═══ Quoted text

The conversation was how having an MBA can make a difference and to talk through my personal learnings and journey. After working internationally for the previous five years, my MBA helped connect me to a local network of key decision makers, it provided the assignment discipline for me to focus my strategy and assessments on Digivizer, and gave me access to first- rate lecturers and a peer brains trust I wouldn’t otherwise have had.

In my final year, I wrote my strategy and plan for Digivizer in which I was able to secure $2 million in funding. It was definitely tough working full-time in my startup, studying for my MBA and raising my family, but it gave me amazing resilience and the conviction to pursue the opportunity I see for Digivizer (now seven years in and 50+ employees).

For those wondering how to make an MBA and a start up work, here are my top-five MBA insights for startups and entrepreneurs.

══════

### Complete the following
(A) Quote the MBA piece from "The conversation was" up to and including "and 50+ employees).".
(B) Pick up the MBA piece after its last sentence and keep writing it.
The lines that come next are from a separate source.

═══ Given material

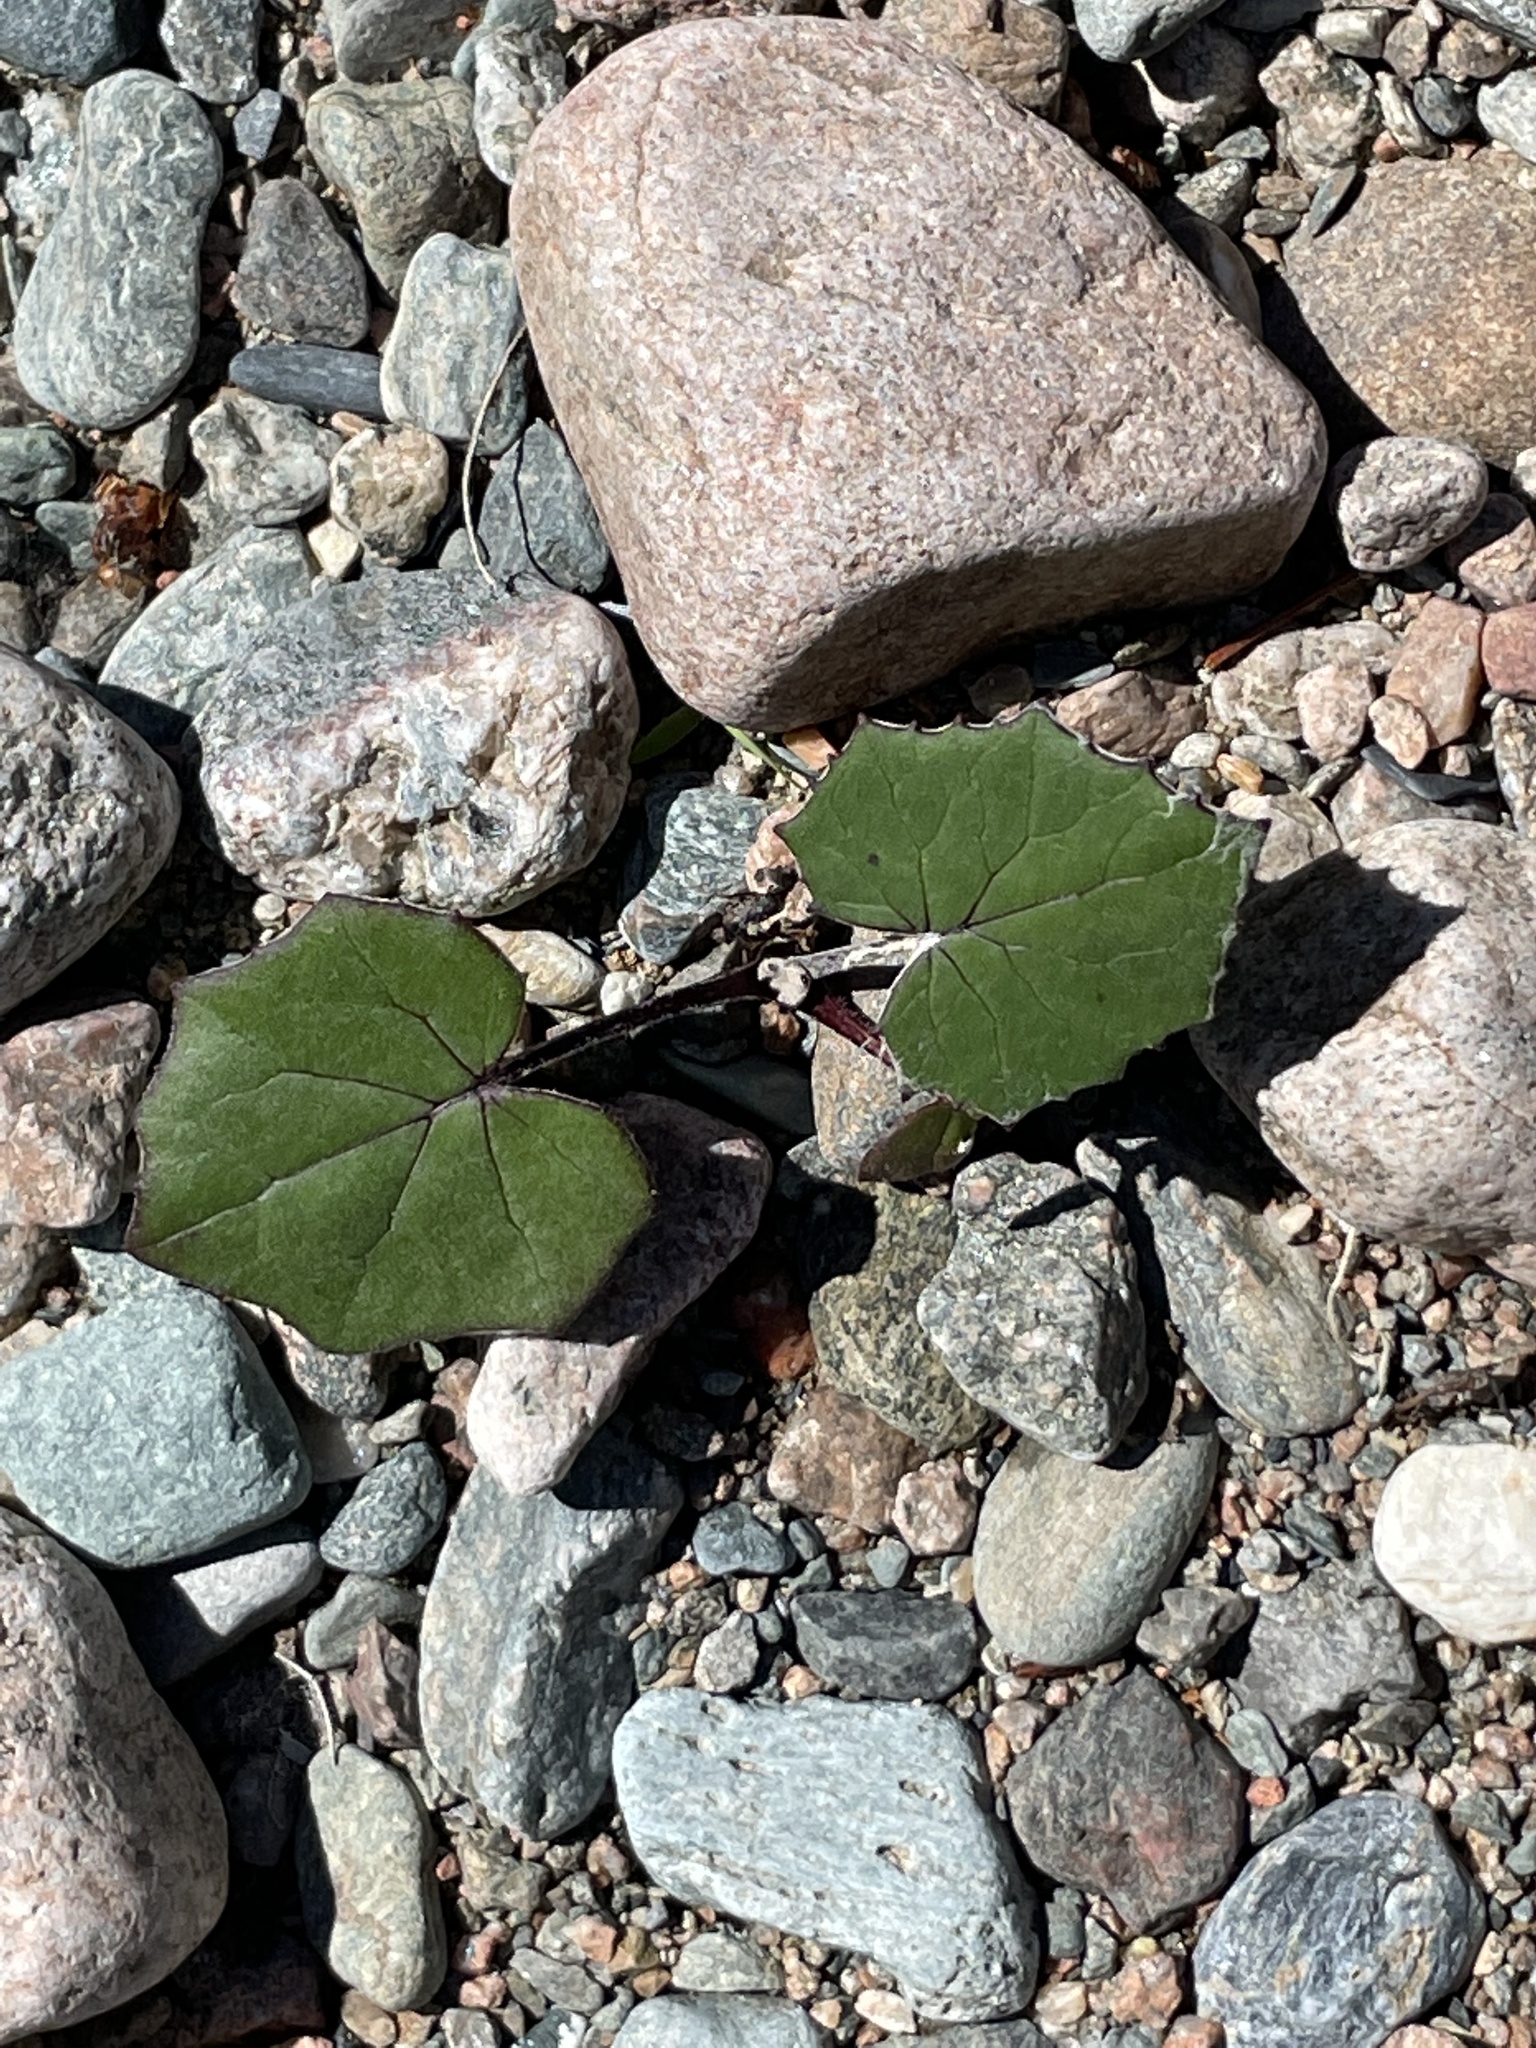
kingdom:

══════

### Task-by-task outputs
(A)
The conversation was how having an MBA can make a difference and to talk through my personal learnings and journey. After working internationally for the previous five years, my MBA helped connect me to a local network of key decision makers, it provided the assignment discipline for me to focus my strategy and assessments on Digivizer, and gave me access to first- rate lecturers and a peer brains trust I wouldn’t otherwise have had.

In my final year, I wrote my strategy and plan for Digivizer in which I was able to secure $2 million in funding. It was definitely tough working full-time in my startup, studying for my MBA and raising my family, but it gave me amazing resilience and the conviction to pursue the opportunity I see for Digivizer (now seven years in and 50+ employees).

(B)
1. Do, don’t just think

Business success is about actually doing, and this is especially-true for startups. There are plenty of consultants, advisers and commentators in the Australian startup ecosystem. The ones to listen to are those who have successfully launched and grown a company, those who have delivered value to customers, and earned revenue and profits.

Many startups suffer for the lack of a plan, and they can be light on strategy. MBAs are good at helping develop both.

It is important to develop a meaningful plan with key measures of success. Then you need to translate your plan into actions and delivery. You need to measure all that you do and refine on the way. I love Eisenhower’s quote on planning and plans: ‘In preparing for battle I have always found that plans are useless, but planning is indispensable.’ This is true in preparing your business for success.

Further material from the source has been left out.